#### [HOW TO COMPLETE THIS TASK]
I'd like the entries reproduced exactly, with all pictures omitted.

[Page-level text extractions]
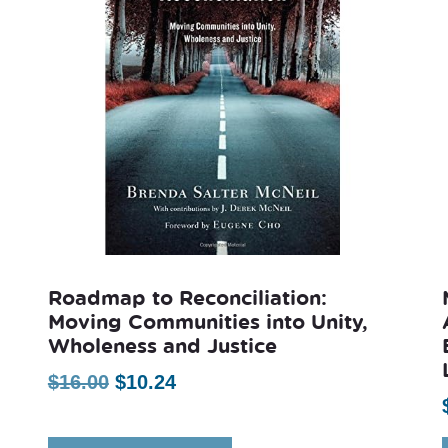
Roadmap to Reconciliation:
Moving Communities into Unity,
Wholeness and Justice
Original
Current
$
16.00
$
10.24
price
price
was:
is:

#### [RESPONSE]
Roadmap to Reconciliation:
Moving Communities into Unity,
Wholeness and Justice
Original
Current
$
16.00
$
10.24
price
price
was:
is:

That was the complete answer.